(reading dump post)
So recently I've been reading a number of finance books. I particularly enjoyed Derman's book My Life as a Quant: Reflections on Physics and Finance. Some of my favorite quotes:
I identified with this, though on a smaller scale:
I had a passion for the content of physics, but I was also possessed by a hungry ambition for its earthly rewards. Both passion and hunger persisted over the years, despite the inevitable disappointments. Ten years later, as a postdoctoral researcher at Oxford in 1976, I experienced a minor epiphany about ambition's degradation. At age 16 or 17, I had wanted to be another Einstein; at 21, I would have been happy to be another Feynman; at 24, a future T. D. Lee would have sufficed. By 1976, sharing an office with other postdoctoral researchers at Oxford, I realized that I had reached the point where I merely envied the postdoc in the office next door because he had been invited to give a seminar in France.
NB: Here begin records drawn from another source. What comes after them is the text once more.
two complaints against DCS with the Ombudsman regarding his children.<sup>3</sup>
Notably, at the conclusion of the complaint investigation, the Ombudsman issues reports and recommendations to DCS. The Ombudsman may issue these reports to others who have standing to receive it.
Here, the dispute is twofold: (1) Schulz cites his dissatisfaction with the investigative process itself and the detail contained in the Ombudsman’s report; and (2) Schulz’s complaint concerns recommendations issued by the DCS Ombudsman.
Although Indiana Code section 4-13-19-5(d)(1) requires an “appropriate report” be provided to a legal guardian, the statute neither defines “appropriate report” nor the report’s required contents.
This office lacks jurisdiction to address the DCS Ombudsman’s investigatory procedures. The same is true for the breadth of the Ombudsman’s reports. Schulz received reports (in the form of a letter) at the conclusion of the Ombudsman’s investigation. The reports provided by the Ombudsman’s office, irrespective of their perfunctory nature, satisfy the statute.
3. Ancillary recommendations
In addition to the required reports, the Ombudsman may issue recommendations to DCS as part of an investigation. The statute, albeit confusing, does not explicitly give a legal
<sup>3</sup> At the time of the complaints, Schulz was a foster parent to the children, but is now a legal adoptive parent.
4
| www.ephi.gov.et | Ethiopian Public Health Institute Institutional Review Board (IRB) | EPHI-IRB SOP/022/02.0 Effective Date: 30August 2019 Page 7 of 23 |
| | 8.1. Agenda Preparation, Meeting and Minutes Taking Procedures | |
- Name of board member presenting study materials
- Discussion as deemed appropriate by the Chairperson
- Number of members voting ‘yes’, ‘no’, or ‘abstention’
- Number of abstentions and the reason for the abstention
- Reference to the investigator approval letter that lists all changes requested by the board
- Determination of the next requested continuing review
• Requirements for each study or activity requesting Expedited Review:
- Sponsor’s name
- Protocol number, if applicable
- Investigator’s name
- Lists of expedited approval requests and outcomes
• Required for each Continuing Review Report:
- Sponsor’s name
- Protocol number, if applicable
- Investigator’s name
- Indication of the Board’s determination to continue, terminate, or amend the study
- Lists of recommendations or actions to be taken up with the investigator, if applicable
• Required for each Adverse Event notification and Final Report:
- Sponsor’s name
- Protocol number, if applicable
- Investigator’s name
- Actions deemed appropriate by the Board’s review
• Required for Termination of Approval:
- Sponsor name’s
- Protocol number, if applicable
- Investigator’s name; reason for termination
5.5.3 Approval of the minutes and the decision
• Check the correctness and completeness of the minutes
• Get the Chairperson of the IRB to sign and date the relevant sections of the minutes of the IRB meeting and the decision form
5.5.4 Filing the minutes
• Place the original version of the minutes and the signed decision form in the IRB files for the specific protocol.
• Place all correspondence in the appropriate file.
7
In much the same way, by a process options theorists call time decay, financial stock options lose their potential as they approach their own expiration.
He spends a lot of time describing the difference between academic, public-sector, and corporate life. The following excerpt is a nice capture:
I spent one month that summer in Erice, a beautiful town high above Trapani in western Sicily, where I attended the annual Ettore Majorana particle physics summer school. Up on the mountain I had a tantalizing glimpse of the life of successful physicists on the conference circuit, who visited exotic places each summer. I sat with some of them in the town plaza, smoking cigarettes and sipping Italian aperitifs. One morning I had a hot shave at the local barber shop, where I lay tilted back in a heavy leather chair while the barber sharpened his razor on a strop. Years later i met corporate lawyers and Wall Street salesmen who touted the fringe benefits of their jobs -- first-class flights, expensive meals, and fancy hotels. I silently scorned their focus on the material benefits of work. In physics, I thought, the life itself was the benefit; talking about physics to interesting people in interesting places was the main dish, not the cutlery.
And I thought the following observation interesting, though I don't know enough of immigrant mentality to really understand it:
Most quants, then and now, came from abroad because immigrants often see the quickest path to success in hands-on work. It's the next generation that prefers management and business school.
Some particularly expressive reader had underlined it in pencil and written 'True!!' next to it.
I think
this CosmicVariance post deals with some of the issues mentioned in the book. (physics, genius, hard work, useful achievement)
But I'm curious about the finance part too.. so I'm currently working through
this book, which is a nice minimal-technical introduction to derivatives.